Have you ever created a fake online identity in order to edit the Wikipedia article about your company? On Wikipedia, that’s a no-no called “sockpuppetry.” Even worse, have you ever hired someone to edit and watch over your entry? If so, don’t be surprised to find you’ve been kicked off Wikipedia, along with the person you’ve hired.
According to Wikimedia Foundation CEO Sue Gardner, who is stepping down from that post later this year, “it looks like a number of user accounts — perhaps as many as several hundred — may have been paid to write articles on Wikipedia promoting organizations or products, and have been violating numerous site policies and guidelines, including prohibitions against sockpuppetry and undisclosed conflicts of interest. As a result, Wikipedians aiming to protect the projects against non-neutral editing have blocked or banned more than 250 user accounts.”
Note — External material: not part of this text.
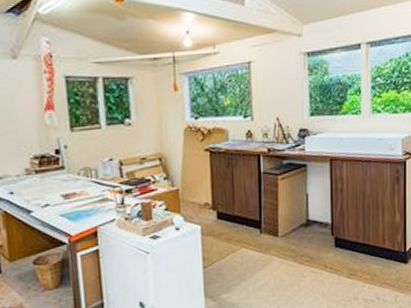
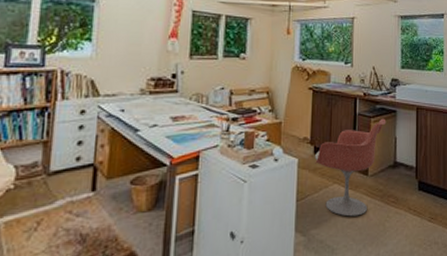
armchair: none [219,174,296,280] -> present [315,118,386,217]

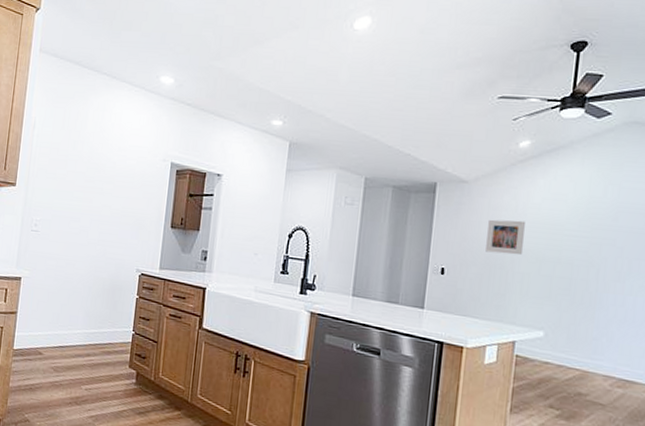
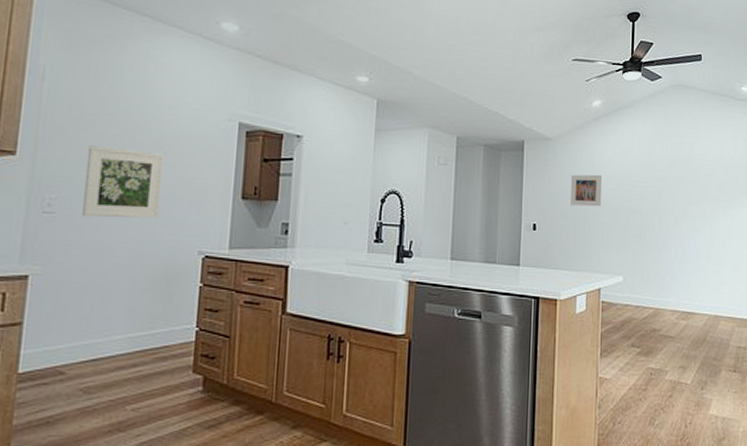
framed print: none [57,180,115,240] -> present [82,146,165,218]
Quote from the Wikimedia Foundation blog:
Editing-for-pay has been a divisive topic inside Wikipedia for many years, particularly when the edits to articles are promotional in nature. Unlike a university professor editing Wikipedia articles in their area of expertise, paid editing for promotional purposes, or paid advocacy editing as we call it, is extremely problematic. We consider it a “black hat” practice. Paid advocacy editing violates the core principles that have made Wikipedia so valuable for so many people. What is clear to everyone is that all material on Wikipedia needs to adhere to Wikipedia’s editorial policies, including those on neutrality and verifiability. It is also clear that companies that engage in unethical practices on Wikipedia risk seriously damaging their own reputations. In general, companies engaging in self-promotional activities on Wikipedia have come under heavy criticism from the press and the general public, with their actions widely viewed as inconsistent with Wikipedia’s educational mission.
Longtime internet observers will remember this isn’t the first time in the history of the internet that using a sockpuppet approach to promote a company has failed. Indeed, the Pets.com sock puppet became the mascot for reckless exuberance of the late 1990’s dot.com-bubble era.